=== Description of the task ===
Among the entries, find the lines with the string "wrist" and copy them.

Pose landmark coordinates:
◇ ◇ ◇ ◇ ◇

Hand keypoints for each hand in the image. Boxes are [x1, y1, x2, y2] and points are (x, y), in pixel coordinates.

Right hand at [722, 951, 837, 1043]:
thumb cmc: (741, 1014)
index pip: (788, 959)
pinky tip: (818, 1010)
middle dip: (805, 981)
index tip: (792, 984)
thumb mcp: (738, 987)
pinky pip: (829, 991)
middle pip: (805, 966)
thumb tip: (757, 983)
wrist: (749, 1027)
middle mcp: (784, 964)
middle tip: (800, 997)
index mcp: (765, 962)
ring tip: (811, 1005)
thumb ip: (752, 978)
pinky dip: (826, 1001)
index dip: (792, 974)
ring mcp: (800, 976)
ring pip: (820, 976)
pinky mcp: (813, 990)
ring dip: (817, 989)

◇ ◇ ◇ ◇ ◇

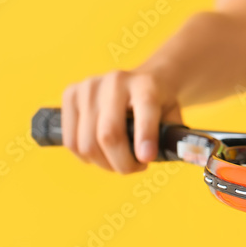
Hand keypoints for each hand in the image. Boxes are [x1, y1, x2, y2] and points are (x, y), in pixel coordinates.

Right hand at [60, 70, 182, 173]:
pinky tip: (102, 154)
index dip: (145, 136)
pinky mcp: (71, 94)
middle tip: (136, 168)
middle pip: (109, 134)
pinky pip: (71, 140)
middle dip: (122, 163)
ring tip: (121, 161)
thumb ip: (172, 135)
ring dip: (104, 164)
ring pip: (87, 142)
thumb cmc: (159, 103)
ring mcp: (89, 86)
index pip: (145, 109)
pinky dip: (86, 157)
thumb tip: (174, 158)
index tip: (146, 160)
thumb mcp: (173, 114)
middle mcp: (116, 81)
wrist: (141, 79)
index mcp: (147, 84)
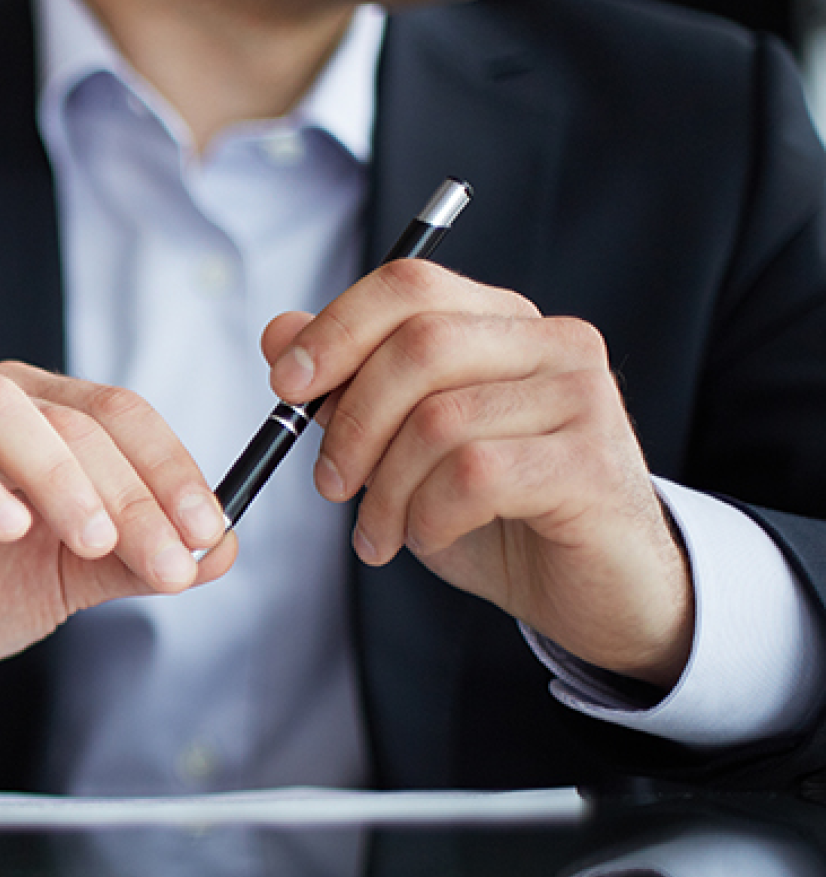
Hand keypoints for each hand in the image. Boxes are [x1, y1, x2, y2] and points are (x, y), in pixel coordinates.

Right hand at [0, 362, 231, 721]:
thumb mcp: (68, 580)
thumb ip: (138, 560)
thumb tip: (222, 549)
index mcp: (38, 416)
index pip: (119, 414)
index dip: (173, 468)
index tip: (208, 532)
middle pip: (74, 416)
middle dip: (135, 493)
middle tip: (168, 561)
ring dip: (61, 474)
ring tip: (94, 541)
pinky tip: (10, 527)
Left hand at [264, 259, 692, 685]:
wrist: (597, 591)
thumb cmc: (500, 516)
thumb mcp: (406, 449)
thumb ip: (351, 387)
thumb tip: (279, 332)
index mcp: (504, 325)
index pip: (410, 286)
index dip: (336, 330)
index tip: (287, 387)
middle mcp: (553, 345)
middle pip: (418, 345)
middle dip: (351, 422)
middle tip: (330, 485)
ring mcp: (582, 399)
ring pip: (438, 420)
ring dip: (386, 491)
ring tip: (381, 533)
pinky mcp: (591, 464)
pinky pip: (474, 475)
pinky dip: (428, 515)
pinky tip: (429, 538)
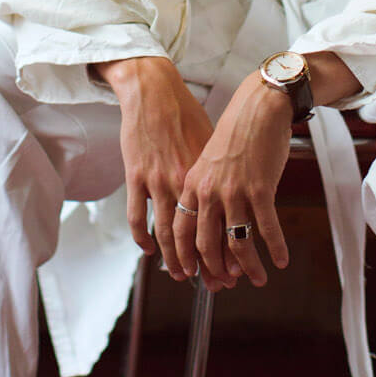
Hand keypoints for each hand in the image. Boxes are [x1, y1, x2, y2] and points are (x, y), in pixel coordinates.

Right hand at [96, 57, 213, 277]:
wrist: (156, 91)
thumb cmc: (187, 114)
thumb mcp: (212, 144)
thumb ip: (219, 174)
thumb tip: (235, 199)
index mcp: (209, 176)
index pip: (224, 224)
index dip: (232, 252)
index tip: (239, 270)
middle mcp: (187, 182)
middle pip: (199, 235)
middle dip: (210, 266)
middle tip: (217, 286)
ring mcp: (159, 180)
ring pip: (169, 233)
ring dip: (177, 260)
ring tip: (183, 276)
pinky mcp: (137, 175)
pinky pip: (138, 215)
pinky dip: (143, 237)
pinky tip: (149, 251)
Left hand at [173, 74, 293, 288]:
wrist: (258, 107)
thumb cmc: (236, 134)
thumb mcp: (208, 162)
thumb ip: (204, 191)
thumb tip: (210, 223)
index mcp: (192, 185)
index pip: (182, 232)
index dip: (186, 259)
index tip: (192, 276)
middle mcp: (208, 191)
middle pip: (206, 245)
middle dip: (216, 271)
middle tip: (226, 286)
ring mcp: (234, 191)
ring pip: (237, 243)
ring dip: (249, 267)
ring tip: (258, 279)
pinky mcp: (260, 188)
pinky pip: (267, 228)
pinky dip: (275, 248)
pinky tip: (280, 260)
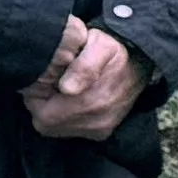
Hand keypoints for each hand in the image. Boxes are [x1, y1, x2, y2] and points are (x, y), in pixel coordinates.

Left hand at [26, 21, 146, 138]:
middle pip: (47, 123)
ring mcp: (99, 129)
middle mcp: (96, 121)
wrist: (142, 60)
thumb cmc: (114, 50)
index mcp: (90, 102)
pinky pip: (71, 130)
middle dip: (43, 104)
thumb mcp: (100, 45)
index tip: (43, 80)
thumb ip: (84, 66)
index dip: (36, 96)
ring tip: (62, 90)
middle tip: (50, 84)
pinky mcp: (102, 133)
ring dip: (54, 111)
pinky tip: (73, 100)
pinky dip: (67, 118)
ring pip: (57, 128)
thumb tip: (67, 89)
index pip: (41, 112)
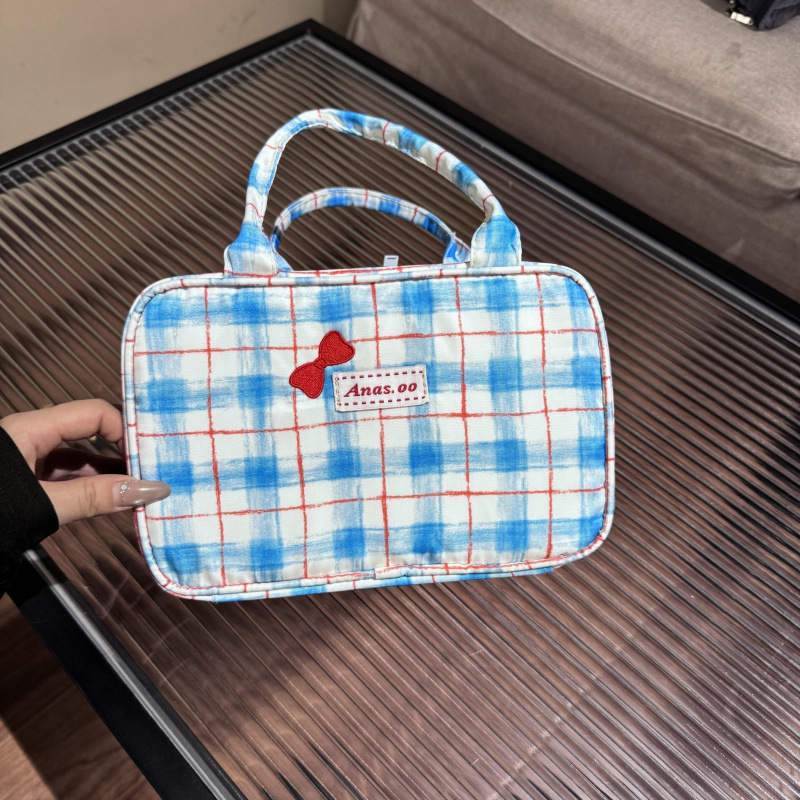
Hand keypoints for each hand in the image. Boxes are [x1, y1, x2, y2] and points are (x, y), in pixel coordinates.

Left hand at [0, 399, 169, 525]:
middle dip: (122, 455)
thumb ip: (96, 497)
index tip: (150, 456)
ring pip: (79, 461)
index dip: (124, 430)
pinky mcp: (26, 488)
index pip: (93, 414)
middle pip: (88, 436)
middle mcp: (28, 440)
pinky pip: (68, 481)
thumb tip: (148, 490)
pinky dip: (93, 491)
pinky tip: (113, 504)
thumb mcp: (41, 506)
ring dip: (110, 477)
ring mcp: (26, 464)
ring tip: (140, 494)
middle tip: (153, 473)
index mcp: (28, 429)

◇ ◇ ◇ ◇ ◇

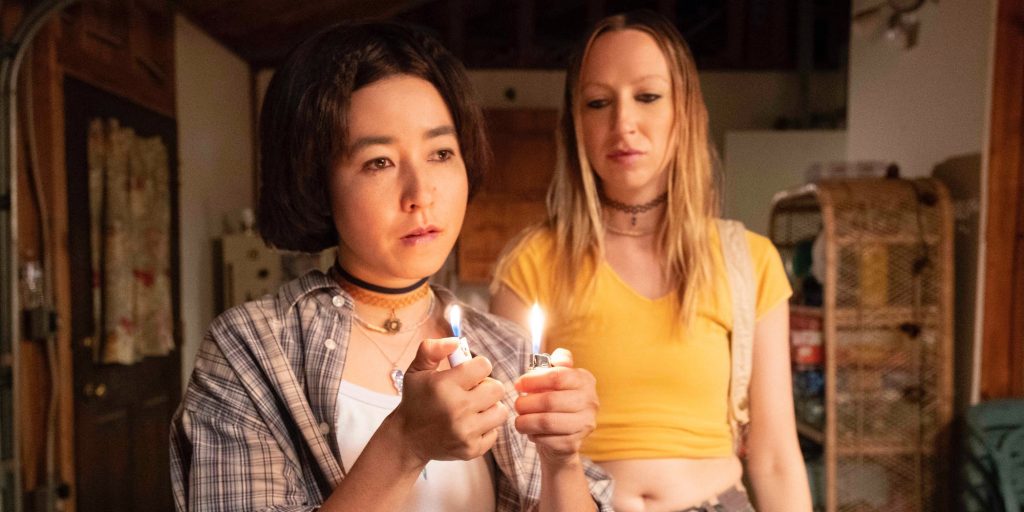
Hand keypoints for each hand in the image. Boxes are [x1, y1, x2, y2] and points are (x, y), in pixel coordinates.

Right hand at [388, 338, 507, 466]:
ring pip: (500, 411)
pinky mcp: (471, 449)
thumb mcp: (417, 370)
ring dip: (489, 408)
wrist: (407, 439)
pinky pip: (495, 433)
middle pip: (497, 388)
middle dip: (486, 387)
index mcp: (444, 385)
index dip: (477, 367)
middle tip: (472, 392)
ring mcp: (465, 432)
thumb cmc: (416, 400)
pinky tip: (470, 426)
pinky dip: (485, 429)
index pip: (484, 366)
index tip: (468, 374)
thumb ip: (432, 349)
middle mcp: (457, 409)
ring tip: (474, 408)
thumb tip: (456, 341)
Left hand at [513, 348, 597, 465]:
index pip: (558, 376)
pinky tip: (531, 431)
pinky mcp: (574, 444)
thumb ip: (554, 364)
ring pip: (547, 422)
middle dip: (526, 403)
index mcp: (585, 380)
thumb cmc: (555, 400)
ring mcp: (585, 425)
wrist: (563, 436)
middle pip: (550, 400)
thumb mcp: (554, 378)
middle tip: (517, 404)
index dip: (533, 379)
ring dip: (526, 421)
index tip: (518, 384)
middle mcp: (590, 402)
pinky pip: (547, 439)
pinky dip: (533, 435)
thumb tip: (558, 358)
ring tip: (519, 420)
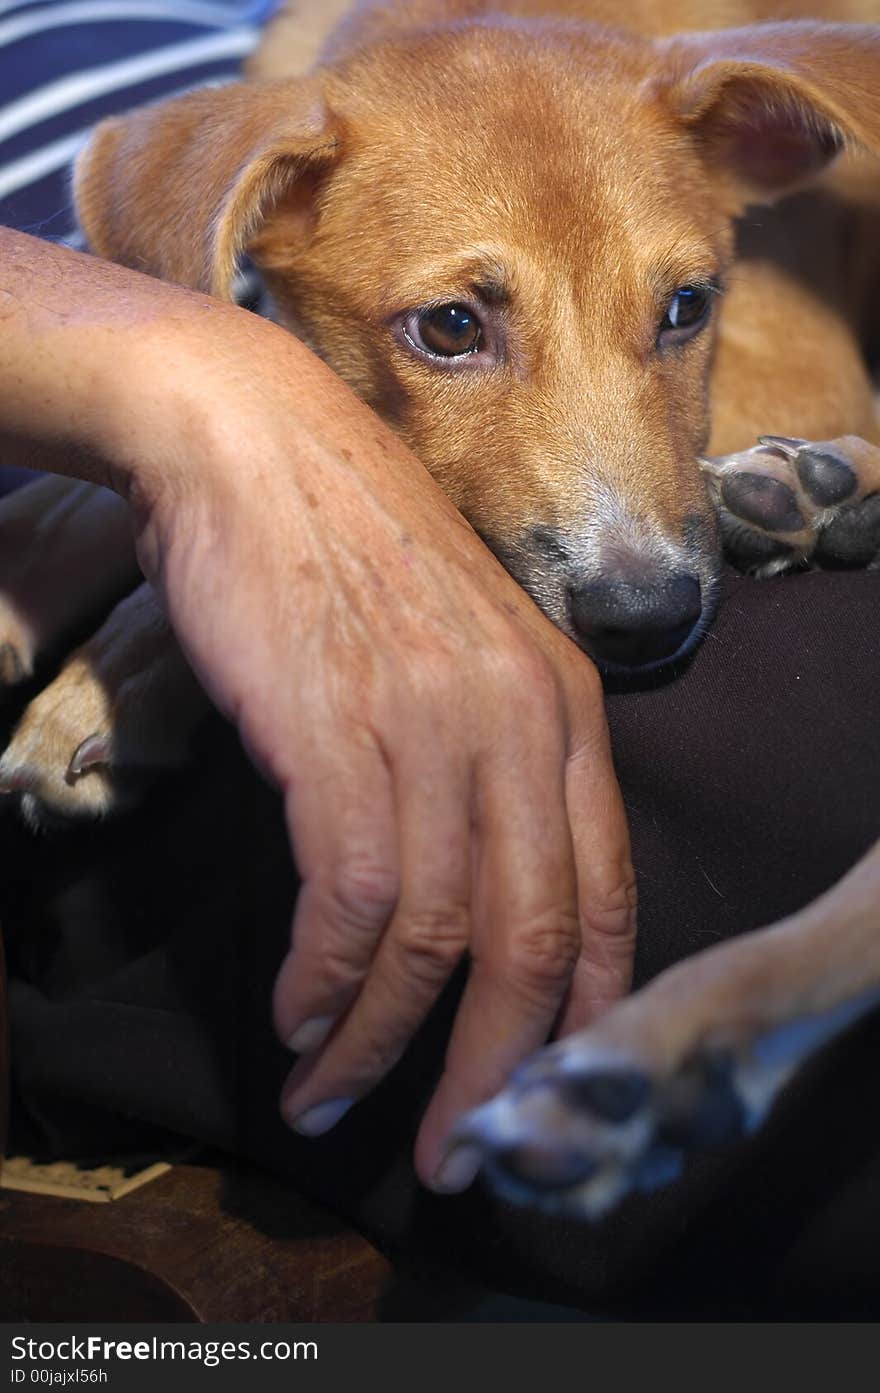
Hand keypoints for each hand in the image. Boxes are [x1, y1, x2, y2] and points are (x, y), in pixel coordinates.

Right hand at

◇ ◇ ◇ ◇ ◇

=== Finished task ===
wrist: (749, 1027)
wrist: (141, 79)
wrist: (597, 591)
wrist: (156, 91)
wrist: (258, 107)
wrist: (142, 60)
wrist: (407, 439)
wrist: (563, 436)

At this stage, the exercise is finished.